Приходится убеждать, штурмовать и завоевывать. Женщину, публику. И даже друзей. В центре баталий оказываются те же Непостижимка, Рябчиков, Панталыкин, с которым я в провинции познакомился. Я же мечтаю попасть в зону свободную от гонки и выпендрежа. От конкурса. От домогательств, молчаливо толерируемых даже MeToo. Чувствительная или раззадоренная женщина, проникшись интересом ко мне, не подозревает, какими сомнениями и угрызениями томится ее ухажер.
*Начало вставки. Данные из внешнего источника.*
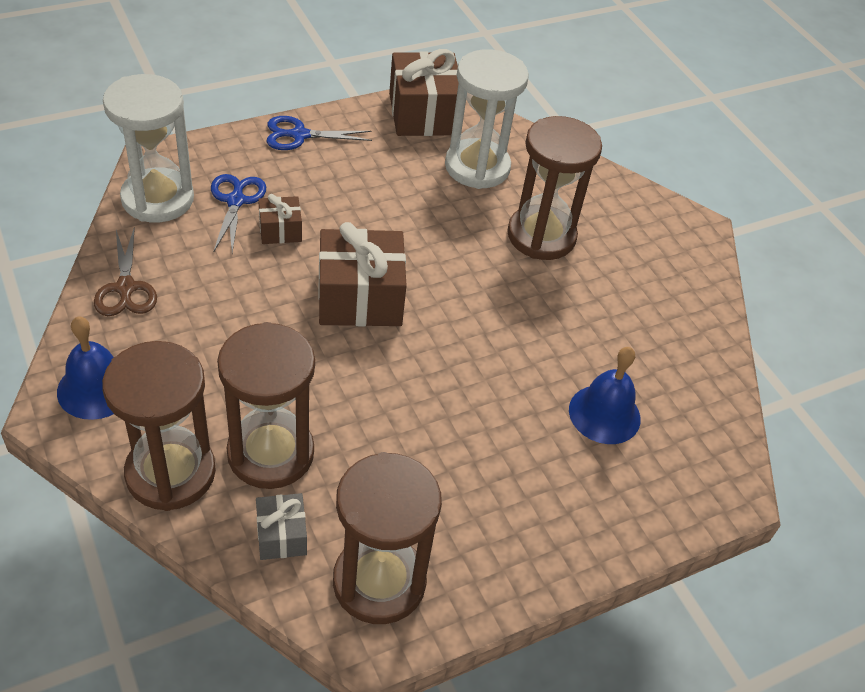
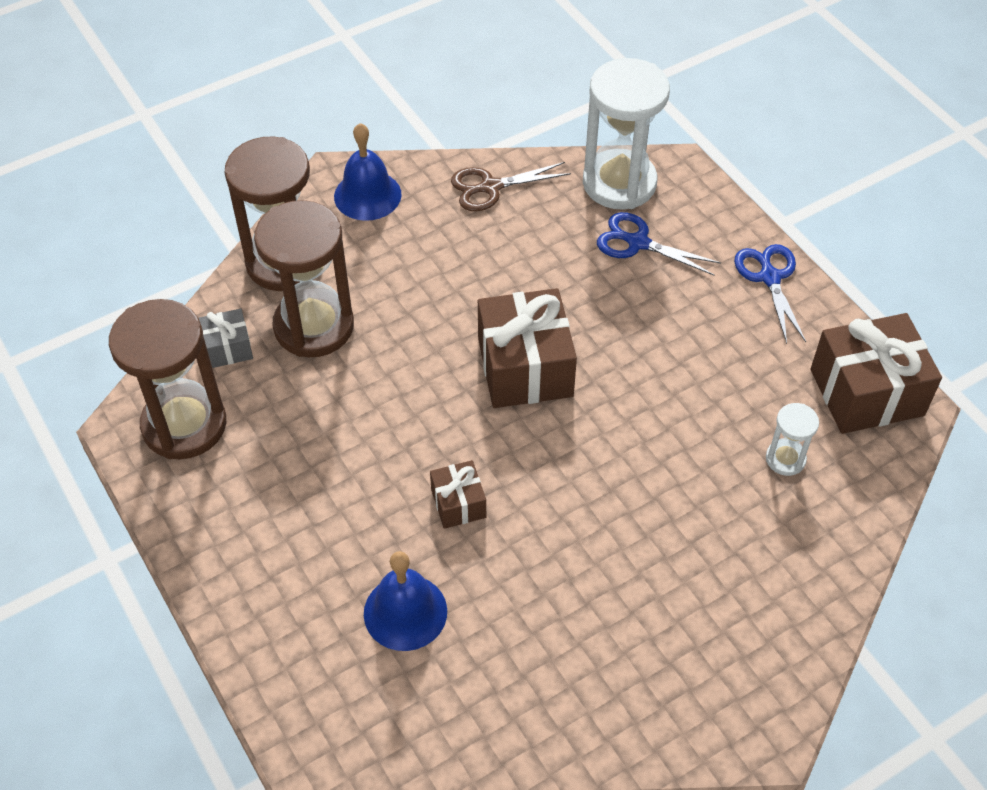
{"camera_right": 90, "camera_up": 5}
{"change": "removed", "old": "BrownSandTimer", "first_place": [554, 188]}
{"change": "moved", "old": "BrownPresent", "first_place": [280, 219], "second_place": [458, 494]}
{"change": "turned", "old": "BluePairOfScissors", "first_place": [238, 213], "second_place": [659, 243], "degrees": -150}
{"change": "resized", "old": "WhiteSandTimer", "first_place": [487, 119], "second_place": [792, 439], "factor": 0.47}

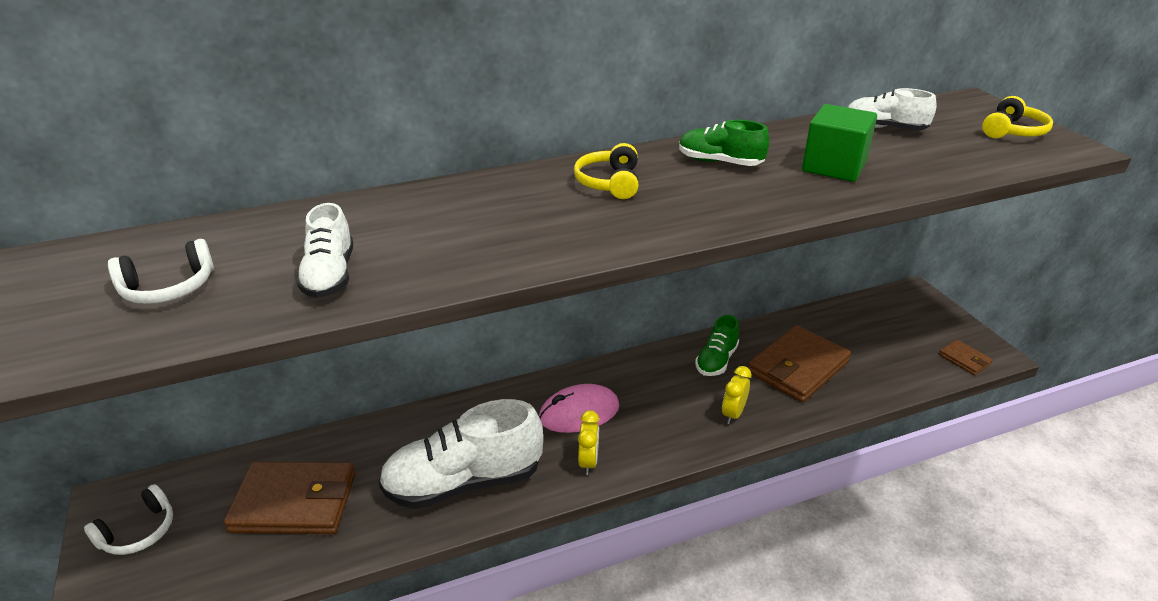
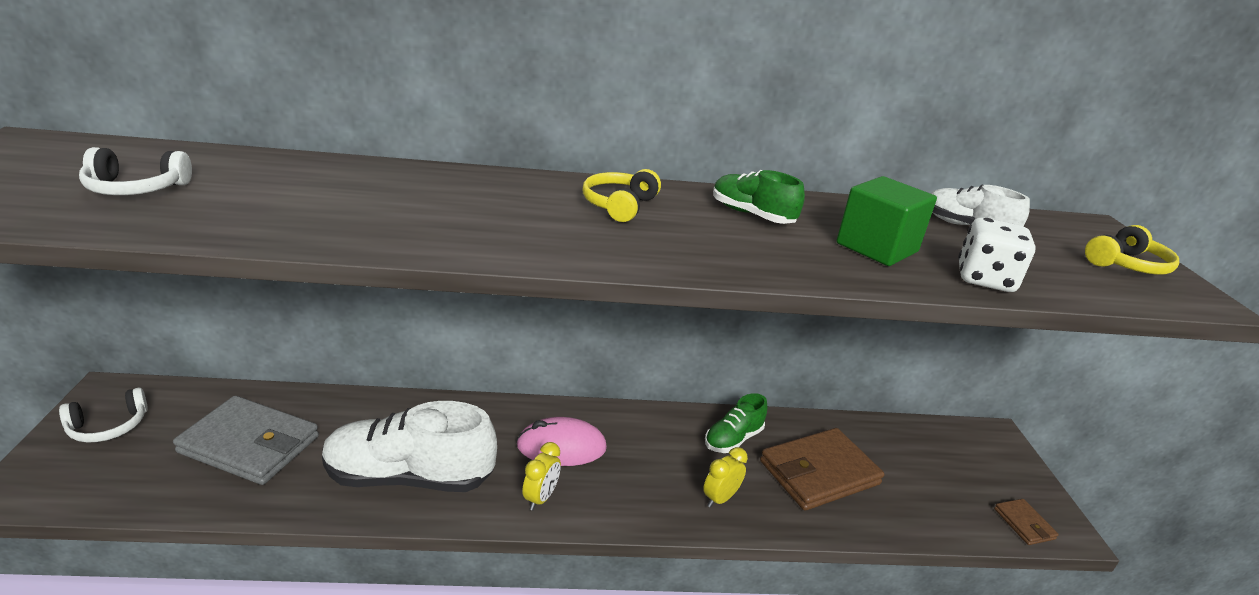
{"camera_right": 15, "camera_up": -5}
{"change": "removed", "old": "WhiteLaceUpShoe", "first_place": [324, 250]}
{"change": "added", "new": "WhiteDie", "second_place": [997, 255]}
{"change": "recoloured", "old": "BrownBillfold", "new": "AshGreyBillfold", "first_place": [289, 498], "second_place": [246, 440]}

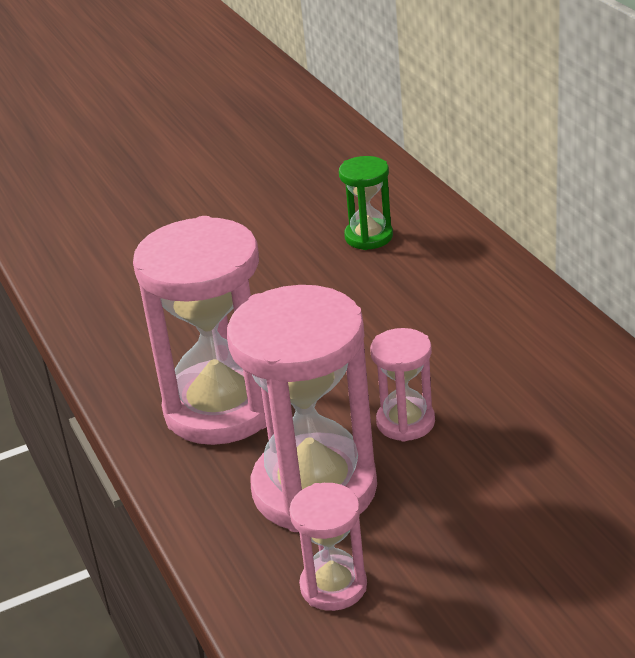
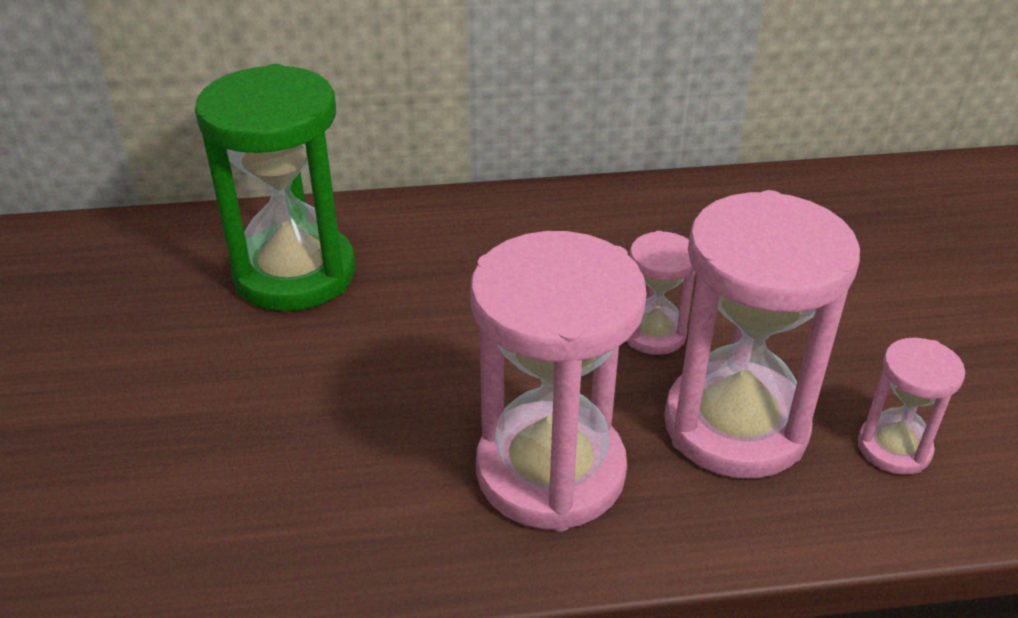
{"camera_right": -75, "camera_up": 5}
{"change": "resized", "old": "EmeraldSandTimer", "first_place": [366, 203], "second_place": [275, 187], "factor": 2.03}

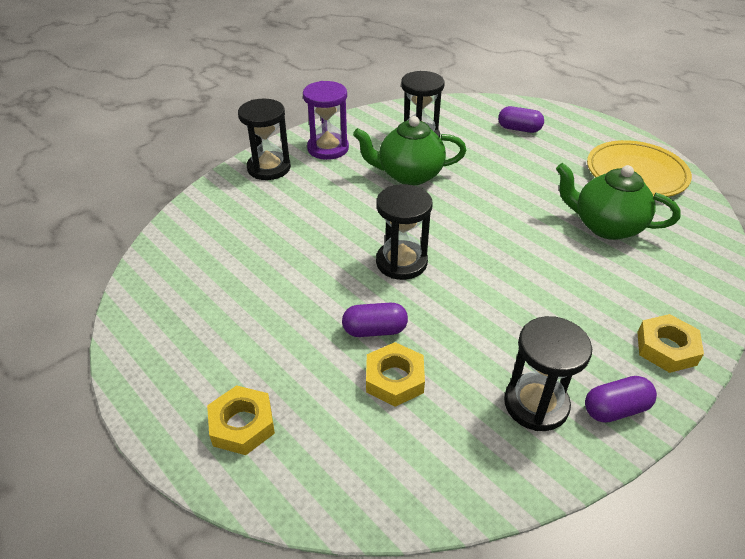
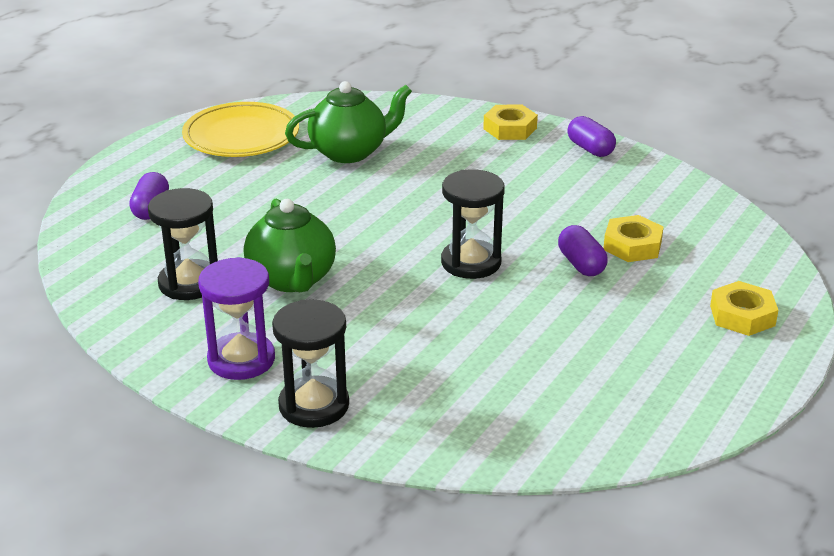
{"camera_right": -105, "camera_up": -10}
{"change": "removed", "old": "EbonySandTimer", "first_place": [548, 373]}
{"change": "turned", "old": "EmeraldTeapot", "first_place": [618, 201], "second_place": [348, 122], "degrees": -120}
Это едва ли не страх перед возможным развитием событий, я имею в виду взрыв эмоций. Ведь, чего доброго, все всерьез. Тогда придется вылезти из футляра, из пескарства привычного, из дежурного ухарства, отчасти приятного, но условного и временного, конечно. Из пещеры, а может быть даже из кожи, уютной только для меня одного. Ответить, как будто, нечем, ведь что я могу предложить – в соответствии с нынешними мерками и запросами? Вообще ничего. Ничего, кроме любви, по Армстронгу – коль скоро мои эмоции возьмут верх. Или их контролируемого отблеска, на манер «Записки» Шульженко. С Непостижимкой я рискнул, поддался, почудилось что-то. Выложился по полной. В итоге все мимо, мое изшкурывонное мельтешение оказалось ненужным. У нее свои триггеры, травмы, она в девяностых взрослела, не знаю, кто и как над ней издевался в той, отечественной жизни. Говорит, что отец. Сравнивает меня с ним. Дескать, похожи. Только отец – злой, а я добрый.